──────── Text segment ────────
问题
I have this piece of code which segfaults when run on Ubuntu 14.04 on an AMD64 compatible CPU:
#include <inttypes.h>
#include <stdlib.h>
#include <sys/mman.h>
int main()
{
uint32_t sum = 0;
uint8_t *buffer = mmap(NULL, 1<<18, PROT_READ,
MAP_PRIVATE|MAP_ANONYMOUS, -1, 0);
uint16_t *p = (buffer + 1);
int i;
for (i=0;i<14;++i) {
//printf(\"%d\\n\", i);
sum += p[i];
}
return sum;
}
This only segfaults if the memory is allocated using mmap
. If I use malloc
, a buffer on the stack, or a global variable it does not segfault.
If I decrease the number of iterations of the loop to anything less than 14 it no longer segfaults. And if I print the array index from within the loop it also no longer segfaults.
Why does unaligned memory access segfault on a CPU that is able to access unaligned addresses, and why only under such specific circumstances?
回答1:
gcc4.8 makes a prologue that tries to reach an alignment boundary, but it assumes that uint16_t *p
is 2-byte aligned, i.e. that some number of scalar iterations will make the pointer 16-byte aligned.
I don't think gcc ever intended to support misaligned pointers on x86, it just happened to work for non-atomic types without auto-vectorization. It's definitely undefined behaviour in ISO C to use a pointer to uint16_t
with less than alignof(uint16_t)=2
alignment. GCC doesn't warn when it can see you breaking the rule at compile time, and actually happens to make working code (for malloc
where it knows the return-value minimum alignment), but that's presumably just an accident of the gcc internals, and shouldn't be taken as an indication of "support".
Try with -O3 -fno-tree-vectorize
or -O2
. If my explanation is correct, that won't segfault, because it will only use scalar loads (which as you say on x86 don't have any alignment requirements).
gcc knows malloc
returns 16-byte aligned memory on this target (x86-64 Linux, where maxalign_t
is 16 bytes wide because long double
has padding out to 16 bytes in the x86-64 System V ABI). It sees what you're doing and uses movdqu
.
But gcc doesn't treat mmap
as a builtin, so it doesn't know that it returns page-aligned memory, and applies its usual auto-vectorization strategy which apparently assumes that uint16_t *p
is 2-byte aligned, so it can use movdqa
after handling misalignment. Your pointer is misaligned and violates this assumption.
──────── Given records ────────
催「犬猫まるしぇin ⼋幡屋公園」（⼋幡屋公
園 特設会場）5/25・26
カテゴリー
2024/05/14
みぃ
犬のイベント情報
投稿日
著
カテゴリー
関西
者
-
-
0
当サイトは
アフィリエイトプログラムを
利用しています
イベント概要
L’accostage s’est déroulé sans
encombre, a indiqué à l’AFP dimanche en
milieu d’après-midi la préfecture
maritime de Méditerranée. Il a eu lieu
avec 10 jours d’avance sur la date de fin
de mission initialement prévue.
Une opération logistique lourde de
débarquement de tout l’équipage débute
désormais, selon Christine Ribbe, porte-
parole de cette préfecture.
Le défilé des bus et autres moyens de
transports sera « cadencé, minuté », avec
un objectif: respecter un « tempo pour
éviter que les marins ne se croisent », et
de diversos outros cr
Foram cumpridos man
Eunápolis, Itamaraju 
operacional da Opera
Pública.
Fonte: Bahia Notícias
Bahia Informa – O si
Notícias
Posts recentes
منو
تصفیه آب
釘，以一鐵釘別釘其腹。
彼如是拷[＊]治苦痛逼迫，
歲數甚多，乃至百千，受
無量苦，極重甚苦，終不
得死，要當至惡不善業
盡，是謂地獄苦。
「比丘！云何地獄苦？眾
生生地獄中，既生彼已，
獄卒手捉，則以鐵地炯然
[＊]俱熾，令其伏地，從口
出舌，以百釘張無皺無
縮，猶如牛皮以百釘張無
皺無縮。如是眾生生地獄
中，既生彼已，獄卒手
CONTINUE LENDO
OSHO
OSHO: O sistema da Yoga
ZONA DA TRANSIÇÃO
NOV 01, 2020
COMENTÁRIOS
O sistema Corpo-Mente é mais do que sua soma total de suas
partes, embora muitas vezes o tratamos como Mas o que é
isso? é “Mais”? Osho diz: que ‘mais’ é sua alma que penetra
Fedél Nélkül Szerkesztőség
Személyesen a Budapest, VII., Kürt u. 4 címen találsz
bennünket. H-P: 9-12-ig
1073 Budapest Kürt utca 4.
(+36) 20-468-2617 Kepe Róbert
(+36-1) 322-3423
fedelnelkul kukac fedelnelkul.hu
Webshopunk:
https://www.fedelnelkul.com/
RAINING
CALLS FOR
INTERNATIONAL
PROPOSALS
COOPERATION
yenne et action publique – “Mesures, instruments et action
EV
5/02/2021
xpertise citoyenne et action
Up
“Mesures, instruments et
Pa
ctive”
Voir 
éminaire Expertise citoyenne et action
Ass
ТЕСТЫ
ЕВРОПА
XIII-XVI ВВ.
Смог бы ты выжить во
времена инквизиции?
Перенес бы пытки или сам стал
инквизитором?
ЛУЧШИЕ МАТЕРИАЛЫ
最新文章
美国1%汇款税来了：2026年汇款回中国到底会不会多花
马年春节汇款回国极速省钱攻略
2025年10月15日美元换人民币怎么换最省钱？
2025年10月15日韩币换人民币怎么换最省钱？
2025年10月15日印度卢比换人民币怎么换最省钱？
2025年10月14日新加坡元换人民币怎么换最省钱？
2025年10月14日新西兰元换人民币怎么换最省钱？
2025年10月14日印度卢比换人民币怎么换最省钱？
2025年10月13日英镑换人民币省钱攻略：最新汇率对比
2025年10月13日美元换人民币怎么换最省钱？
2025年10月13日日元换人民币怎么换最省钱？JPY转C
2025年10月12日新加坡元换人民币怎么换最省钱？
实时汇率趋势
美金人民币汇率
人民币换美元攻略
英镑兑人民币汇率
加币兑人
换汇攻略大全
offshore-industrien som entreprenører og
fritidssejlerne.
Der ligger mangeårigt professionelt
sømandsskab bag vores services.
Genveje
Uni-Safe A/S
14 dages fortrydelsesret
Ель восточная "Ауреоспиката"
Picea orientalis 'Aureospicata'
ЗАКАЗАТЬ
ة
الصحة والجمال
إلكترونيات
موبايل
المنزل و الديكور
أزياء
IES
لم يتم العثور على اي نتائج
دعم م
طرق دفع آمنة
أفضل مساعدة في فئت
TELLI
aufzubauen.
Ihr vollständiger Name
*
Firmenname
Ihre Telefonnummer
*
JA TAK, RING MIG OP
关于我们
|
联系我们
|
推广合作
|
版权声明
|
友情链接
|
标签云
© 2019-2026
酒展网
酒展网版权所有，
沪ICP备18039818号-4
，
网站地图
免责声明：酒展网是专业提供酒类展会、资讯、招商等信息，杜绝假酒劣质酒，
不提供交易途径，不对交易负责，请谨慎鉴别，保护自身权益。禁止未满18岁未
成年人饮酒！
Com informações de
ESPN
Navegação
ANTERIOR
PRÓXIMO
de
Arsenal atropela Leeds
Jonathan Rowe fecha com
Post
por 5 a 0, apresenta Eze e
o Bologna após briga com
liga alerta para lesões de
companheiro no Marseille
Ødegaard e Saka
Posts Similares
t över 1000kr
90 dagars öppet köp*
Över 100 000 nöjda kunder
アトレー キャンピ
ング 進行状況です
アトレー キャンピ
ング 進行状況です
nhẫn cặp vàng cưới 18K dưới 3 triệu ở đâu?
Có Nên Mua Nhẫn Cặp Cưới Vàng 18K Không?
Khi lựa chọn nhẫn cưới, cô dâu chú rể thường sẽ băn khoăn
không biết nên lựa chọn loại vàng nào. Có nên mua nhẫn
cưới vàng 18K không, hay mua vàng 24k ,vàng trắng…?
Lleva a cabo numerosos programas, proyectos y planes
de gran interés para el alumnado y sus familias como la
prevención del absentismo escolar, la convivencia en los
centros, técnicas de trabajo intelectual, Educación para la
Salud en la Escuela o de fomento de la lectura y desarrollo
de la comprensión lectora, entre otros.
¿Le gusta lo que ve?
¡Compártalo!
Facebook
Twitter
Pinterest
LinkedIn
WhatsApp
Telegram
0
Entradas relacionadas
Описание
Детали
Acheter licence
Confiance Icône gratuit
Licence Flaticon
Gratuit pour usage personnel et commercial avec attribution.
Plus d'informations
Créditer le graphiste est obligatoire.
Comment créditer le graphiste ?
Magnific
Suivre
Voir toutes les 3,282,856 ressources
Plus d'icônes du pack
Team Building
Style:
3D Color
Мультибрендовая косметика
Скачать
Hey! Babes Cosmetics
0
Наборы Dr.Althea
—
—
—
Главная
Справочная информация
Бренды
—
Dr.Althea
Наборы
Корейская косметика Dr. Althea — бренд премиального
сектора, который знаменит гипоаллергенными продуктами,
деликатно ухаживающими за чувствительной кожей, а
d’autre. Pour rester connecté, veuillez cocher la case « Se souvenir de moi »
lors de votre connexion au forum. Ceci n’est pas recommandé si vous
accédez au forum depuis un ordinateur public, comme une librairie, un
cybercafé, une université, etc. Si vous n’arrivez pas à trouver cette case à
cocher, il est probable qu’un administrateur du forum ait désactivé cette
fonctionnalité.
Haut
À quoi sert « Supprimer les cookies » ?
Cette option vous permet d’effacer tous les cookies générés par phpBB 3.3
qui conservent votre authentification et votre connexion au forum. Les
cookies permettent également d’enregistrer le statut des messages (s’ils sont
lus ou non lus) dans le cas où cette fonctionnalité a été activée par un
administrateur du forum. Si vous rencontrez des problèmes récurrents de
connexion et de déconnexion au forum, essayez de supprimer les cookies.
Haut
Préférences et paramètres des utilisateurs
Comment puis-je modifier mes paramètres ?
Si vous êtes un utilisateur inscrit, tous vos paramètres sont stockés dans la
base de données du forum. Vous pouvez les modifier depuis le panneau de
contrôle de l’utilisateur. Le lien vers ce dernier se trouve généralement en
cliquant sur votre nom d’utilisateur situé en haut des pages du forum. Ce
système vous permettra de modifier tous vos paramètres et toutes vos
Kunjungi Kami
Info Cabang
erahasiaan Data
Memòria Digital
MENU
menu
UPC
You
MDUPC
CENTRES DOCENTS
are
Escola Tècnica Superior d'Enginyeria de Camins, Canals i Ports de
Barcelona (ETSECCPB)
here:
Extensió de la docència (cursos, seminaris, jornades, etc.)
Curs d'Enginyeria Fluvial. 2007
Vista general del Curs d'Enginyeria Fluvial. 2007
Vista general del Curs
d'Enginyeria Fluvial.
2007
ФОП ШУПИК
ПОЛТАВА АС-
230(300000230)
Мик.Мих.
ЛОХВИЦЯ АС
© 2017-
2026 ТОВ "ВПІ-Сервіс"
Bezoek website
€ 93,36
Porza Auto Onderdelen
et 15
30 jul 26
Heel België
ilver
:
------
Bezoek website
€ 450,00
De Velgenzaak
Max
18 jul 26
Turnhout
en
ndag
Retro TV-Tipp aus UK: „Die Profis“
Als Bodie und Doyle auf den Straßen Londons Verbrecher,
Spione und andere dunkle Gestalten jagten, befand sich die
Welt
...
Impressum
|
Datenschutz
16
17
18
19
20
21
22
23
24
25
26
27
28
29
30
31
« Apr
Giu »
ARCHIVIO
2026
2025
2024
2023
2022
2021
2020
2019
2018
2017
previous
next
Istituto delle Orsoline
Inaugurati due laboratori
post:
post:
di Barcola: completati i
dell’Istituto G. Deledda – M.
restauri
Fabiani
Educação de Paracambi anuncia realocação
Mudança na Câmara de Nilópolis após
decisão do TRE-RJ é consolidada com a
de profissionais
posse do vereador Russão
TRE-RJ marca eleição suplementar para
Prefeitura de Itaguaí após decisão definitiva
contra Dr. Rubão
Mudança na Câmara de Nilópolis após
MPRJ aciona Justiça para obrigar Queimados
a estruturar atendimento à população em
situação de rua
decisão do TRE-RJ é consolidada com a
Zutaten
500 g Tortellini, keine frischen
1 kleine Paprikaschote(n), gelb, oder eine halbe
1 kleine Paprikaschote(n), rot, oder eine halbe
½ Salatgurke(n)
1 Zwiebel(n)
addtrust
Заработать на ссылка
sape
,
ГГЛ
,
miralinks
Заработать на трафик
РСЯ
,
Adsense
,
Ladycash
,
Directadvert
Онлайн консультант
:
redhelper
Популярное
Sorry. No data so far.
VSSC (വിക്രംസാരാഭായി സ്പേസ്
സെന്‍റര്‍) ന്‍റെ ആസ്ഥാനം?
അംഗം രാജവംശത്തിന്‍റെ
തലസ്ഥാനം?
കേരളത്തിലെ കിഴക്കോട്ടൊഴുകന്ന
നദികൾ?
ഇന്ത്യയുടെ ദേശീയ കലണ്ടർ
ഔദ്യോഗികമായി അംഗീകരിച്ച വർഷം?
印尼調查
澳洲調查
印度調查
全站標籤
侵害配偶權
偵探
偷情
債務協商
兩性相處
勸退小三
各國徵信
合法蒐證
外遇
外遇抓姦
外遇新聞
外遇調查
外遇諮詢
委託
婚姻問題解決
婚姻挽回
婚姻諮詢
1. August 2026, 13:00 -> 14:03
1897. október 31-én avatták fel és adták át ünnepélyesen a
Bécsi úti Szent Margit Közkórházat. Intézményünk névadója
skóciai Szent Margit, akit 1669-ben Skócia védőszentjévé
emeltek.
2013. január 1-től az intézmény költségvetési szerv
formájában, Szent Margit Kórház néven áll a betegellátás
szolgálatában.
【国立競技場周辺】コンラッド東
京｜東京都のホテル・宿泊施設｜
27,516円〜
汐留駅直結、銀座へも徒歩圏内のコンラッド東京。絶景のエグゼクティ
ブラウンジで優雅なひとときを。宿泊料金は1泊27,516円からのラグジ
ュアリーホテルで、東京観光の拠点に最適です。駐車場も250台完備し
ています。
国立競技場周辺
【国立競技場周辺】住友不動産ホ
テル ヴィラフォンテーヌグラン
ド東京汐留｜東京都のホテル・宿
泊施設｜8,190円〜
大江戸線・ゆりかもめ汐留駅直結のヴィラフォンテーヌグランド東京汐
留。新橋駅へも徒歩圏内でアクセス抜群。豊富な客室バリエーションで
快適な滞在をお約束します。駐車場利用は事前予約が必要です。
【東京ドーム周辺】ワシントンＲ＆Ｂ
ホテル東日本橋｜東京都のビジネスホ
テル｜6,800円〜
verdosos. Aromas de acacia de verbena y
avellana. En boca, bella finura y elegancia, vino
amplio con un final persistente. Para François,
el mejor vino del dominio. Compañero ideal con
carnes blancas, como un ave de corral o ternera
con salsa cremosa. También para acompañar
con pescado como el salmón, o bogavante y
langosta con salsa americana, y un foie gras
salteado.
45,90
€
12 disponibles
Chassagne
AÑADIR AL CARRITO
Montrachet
────────
Problem A:
According to the thread about the mmap segfault, what alignment does gcc know that malloc returns on x86-64 Linux?
Problem B:
Express the records from the first line up to and including the line containing "avec 10 jours d’avance sur la date de fin" as a Markdown table with the columns Row and Record line, leaving out any blank lines.

Worked solution A:
It returns 16-byte aligned memory.

Worked solution B:
| Row | Record line |
|---|---|
| 1 | 催「犬猫まるしぇin ⼋幡屋公園」（⼋幡屋公 |
| 2 | 園 特設会場）5/25・26 |
| 3 | カテゴリー |
| 4 | 2024/05/14 |
| 5 | みぃ |
| 6 | 犬のイベント情報 |
| 7 | 投稿日 |
| 8 | 著 |
| 9 | カテゴリー |
| 10 | 関西 |
| 11 | 者 |
| 12 | - |
| 13 | - |
| 14 | 0 |
| 15 | 当サイトは |
| 16 | アフィリエイトプログラムを |
| 17 | 利用しています |
| 18 | イベント概要 |
| 19 | L’accostage s’est déroulé sans |
| 20 | encombre, a indiqué à l’AFP dimanche en |
| 21 | milieu d’après-midi la préfecture |
| 22 | maritime de Méditerranée. Il a eu lieu |
| 23 | avec 10 jours d’avance sur la date de fin |